--- THE TASK ---
Restating the records exactly is the whole task.
───── RECORDS FOR THIS TASK ─────
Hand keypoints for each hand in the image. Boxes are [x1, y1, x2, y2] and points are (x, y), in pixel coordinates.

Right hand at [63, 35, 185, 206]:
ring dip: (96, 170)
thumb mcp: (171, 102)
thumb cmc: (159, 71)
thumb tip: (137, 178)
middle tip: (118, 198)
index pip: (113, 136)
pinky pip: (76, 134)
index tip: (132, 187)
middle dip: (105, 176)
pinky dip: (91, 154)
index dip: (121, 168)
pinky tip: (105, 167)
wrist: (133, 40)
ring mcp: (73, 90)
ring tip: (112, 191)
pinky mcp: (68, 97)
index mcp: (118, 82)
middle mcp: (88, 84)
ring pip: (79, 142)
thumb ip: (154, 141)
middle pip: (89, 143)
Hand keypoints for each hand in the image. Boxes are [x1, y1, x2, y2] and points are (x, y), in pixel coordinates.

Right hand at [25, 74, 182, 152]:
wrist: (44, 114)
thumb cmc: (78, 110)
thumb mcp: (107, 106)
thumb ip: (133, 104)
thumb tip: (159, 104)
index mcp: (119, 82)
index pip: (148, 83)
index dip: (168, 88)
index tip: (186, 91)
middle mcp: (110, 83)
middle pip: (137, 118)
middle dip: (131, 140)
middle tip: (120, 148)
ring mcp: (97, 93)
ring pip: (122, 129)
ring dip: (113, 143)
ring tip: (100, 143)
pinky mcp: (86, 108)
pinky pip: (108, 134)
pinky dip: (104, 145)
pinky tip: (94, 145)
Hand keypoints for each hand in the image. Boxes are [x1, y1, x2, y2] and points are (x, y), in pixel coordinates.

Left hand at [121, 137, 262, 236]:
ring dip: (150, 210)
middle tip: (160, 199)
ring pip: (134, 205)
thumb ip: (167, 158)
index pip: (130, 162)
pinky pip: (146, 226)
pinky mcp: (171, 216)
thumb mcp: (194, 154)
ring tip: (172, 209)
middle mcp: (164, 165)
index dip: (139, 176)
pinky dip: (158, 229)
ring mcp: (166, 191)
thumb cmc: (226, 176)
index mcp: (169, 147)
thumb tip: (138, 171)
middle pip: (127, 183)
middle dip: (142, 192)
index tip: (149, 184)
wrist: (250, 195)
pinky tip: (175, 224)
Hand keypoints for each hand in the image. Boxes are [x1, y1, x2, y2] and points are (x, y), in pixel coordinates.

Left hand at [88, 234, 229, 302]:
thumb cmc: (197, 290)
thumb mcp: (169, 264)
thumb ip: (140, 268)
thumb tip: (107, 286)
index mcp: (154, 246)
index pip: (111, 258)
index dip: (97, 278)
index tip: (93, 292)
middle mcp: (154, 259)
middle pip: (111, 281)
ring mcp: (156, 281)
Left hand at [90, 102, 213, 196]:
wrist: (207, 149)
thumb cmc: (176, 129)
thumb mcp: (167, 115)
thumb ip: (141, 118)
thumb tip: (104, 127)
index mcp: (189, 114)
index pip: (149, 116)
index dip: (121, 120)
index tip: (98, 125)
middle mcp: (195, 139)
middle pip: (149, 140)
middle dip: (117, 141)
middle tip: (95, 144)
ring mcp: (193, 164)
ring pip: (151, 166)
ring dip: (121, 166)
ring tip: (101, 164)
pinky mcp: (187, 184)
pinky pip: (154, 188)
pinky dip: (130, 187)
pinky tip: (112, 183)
─────
--- THE ANSWER ---
Hand keypoints for each hand in the image. Boxes are [x1, y1, x2, y2] and points are (x, y), in pixel coordinates.

Right hand at [63, 35, 185, 206]:
ring dip: (96, 170)
thumb mcp: (171, 102)
thumb cmc: (159, 71)
thumb tip: (137, 178)
middle tip: (118, 198)
index pip: (113, 136)
pinky pip: (76, 134)
index tip: (132, 187)
middle dip: (105, 176)
pinky dip: (91, 154)
index dip: (121, 168)
pinky tip: (105, 167)
wrist: (133, 40)
ring mcp: (73, 90)
ring tip: (112, 191)
pinky mcp: (68, 97)
index mcp: (118, 82)
middle mcp: (88, 84)
ring pip: (79, 142)
thumb ip: (154, 141)
middle pip: (89, 143)
Hand keypoints for each hand in the image. Boxes are [x1, y1, x2, y2] and points are (x, y), in pixel coordinates.

Right hand at [25, 74, 182, 152]:
wrist: (44, 114)
thumb cmc: (78, 110)
thumb mcp: (107, 106)
thumb ip: (133, 104)
thumb tip: (159, 104)
index mcp: (119, 82)
index pip: (148, 83)
index dip: (168, 88)
index tip: (186, 91)
middle mcp: (110, 83)
middle pip: (137, 118)
middle dip: (131, 140)
middle tip: (120, 148)
ring mcp: (97, 93)
ring pip: (122, 129)
ring dip: (113, 143)
ring tip: (100, 143)
pinky mcp: (86, 108)
pinky pip: (108, 134)
pinky dip: (104, 145)
pinky tip: (94, 145)
Hand keypoints for each hand in the image. Boxes are [x1, y1, x2, y2] and points are (x, y), in pixel coordinates.

Left hand at [121, 137, 262, 236]:
ring dip: (150, 210)
middle tip: (160, 199)
ring pip: (134, 205)
thumb ip: (167, 158)
index pip: (130, 162)
pinky pip: (146, 226)
pinky mcp: (171, 216)
thumb mcp: (194, 154)
ring tip: (172, 209)
middle mcp: (164, 165)
index dip: (139, 176)
pinky dip: (158, 229)
ring mcp: (166, 191)
thumb cmc: (226, 176)
index mcp: (169, 147)
thumb tip: (138, 171)
middle pip: (127, 183)
middle dip: (142, 192)
index tip: (149, 184)
wrist: (250, 195)
pinky tip: (175, 224)
Hand keypoints for each hand in the image. Boxes are [x1, y1, x2, y2] and points are (x, y), in pixel coordinates.

Left hand at [88, 234, 229, 302]:
thumb cmc: (197, 290)
thumb mcp: (169, 264)
thumb ip: (140, 268)
thumb tip: (107, 286)
index mcp: (154, 246)
index pip: (111, 258)
index dip: (97, 278)
index tip: (93, 292)
middle mcp: (154, 259)
middle pip: (111, 281)
ring mcp: (156, 281)
Left hand at [90, 102, 213, 196]:
wrist: (207, 149)
thumb cmc: (176, 129)
thumb mcp: (167, 115)
thumb ip: (141, 118)
thumb tip: (104, 127)
index mcp: (189, 114)
index pip: (149, 116)
index dip: (121, 120)
index tip: (98, 125)
middle mcp: (195, 139)
middle pip: (149, 140)
middle dip: (117, 141)
middle tip: (95, 144)
ring mcp: (193, 164)
ring pip: (151, 166)
ring dip: (121, 166)
ring tip: (101, 164)
pinky mcp: (187, 184)
pinky pip: (154, 188)
pinky dip: (130, 187)
pinky tip: (112, 183)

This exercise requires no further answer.